Le piccole imprese urlano ma in Italia contano i “salotti”

Ne hanno parlato, ne hanno scritto, hanno riportato numeri, volti e alcuni dettagli. Ma non basta.

Strano che, nell’era mediatica per eccellenza, un evento tanto dirompente sia stato raccontato in maniera tutto sommato canonica.

Come se la manifestazione di Rete Imprese Italia, svoltasi a Roma il 18 febbraio, fosse uno dei tanti esercizi di stile: uno sfogo, una rivendicazione legittima almeno quanto ininfluente. Non è così. Oggi l’eco di quella marcia non si è ancora spenta. Perché non è stata un’iniziativa convenzionale né donchisciottesca. È stata una presa di posizione forte, coinvolgente, innovativa. Una scelta di rottura, che ha creato un prezioso precedente e che ha definitivamente sdoganato un esponente varesino come Giorgio Merletti, presidente nazionale di Confartigianato. Sul palco di piazza del Popolo, di fronte a 60mila persone, lo storico leader degli artigiani varesini ha usato parole forti, dure, inequivocabili. «Siamo incazzati!».

E poi: «Caro Matteo Renzi, abbassa le tasse o ti faremo nero». E ancora: «Non abbiamo perso la speranza, ma la pazienza». Frasi dirette, ruvide, poco istituzionali. Ma significative. Rivolte al nuovo Governo, alla politica in generale. Ma anche al sistema confindustriale, che quella piazza non rappresentava e da cui, anzi, voleva esplicitamente distinguersi. Quello di Rete Imprese Italia è un nuovo modo di raccontare la piccola e media industria e di rivendicarne i bisogni, le urgenze, le immediate necessità.

L’epoca della concertazione classica si è chiusa. I colossi pubblici, il caos di Alitalia, le vicissitudini targate Fiat, hanno approfondito il solco che separa il tessuto produttivo e manifatturiero da un sistema parastatale che troppo spesso ha condizionato (o addirittura pilotato) tavoli e trattative.

Le piccole e medie imprese sono stanche di cedere il passo, di portare la croce, di vivere in un Paese in cui il dibattito appare avulso dalla realtà, perennemente relegato a salotti televisivi dove si recita a soggetto. Confcommercio, Confartigianato, Confesercenti, Cna e Casartigiani rappresentano la carne viva dell’economia italiana.
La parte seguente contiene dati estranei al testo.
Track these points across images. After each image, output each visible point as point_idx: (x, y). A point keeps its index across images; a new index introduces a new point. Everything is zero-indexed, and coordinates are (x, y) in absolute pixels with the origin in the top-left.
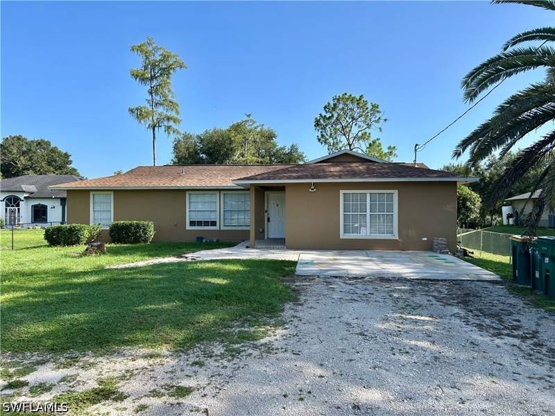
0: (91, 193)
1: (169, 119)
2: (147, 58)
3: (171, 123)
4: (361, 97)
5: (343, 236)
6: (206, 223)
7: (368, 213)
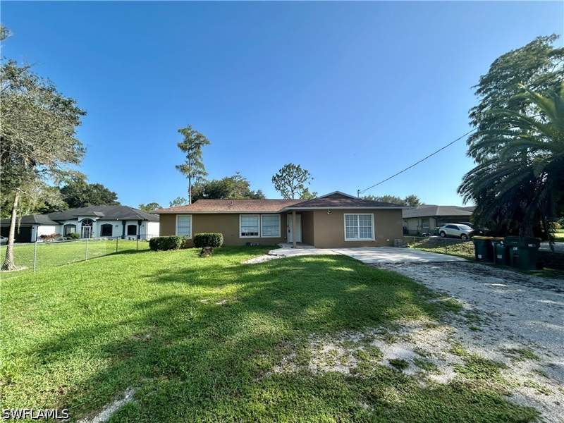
0: (177, 216)
1: (200, 173)
2: (187, 137)
3: (201, 175)
4: (299, 166)
5: (346, 240)
6: (252, 234)
7: (359, 226)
Se hanno deciso di unire le forze è perché sono stufe di stare nell’anticamera, di essere considerate figlie di un dio minore, relegate al ruolo di spettatrici, mentre altri decidono del loro destino. Piccole aziende, piccoli artigiani, partite Iva, avevano bisogno di una voce inedita e più efficace. Affinché il mondo delle Pmi, stressato dalla burocrazia e piegato dalle tasse, riuscisse a riconoscersi in uno stile meno grigio. E in un linguaggio lontano da quel sistema che ha deluso tutti, compresi molti di coloro che avrebbero dovuto scardinarlo e che hanno invece contribuito a consolidarlo, sclerotizzarlo, renderlo ermeticamente autoreferenziale.

Insomma, il 18 febbraio si è imposto sulla scena nazionale un modo nuovo e diverso di fare associazione e di rappresentare gli interessi degli imprenditori. Rete Imprese Italia ha una forza di gran lunga superiore alla somma delle anime che la compongono. Anche perché, a differenza di altre realtà, il suo corpo, la sua testa e il suo cuore, sono ben piantati qui, nel Nord Italia. A Roma va ogni tanto, toccata e fuga. E non ci va per fare salotto, ma per battere i pugni sul tavolo.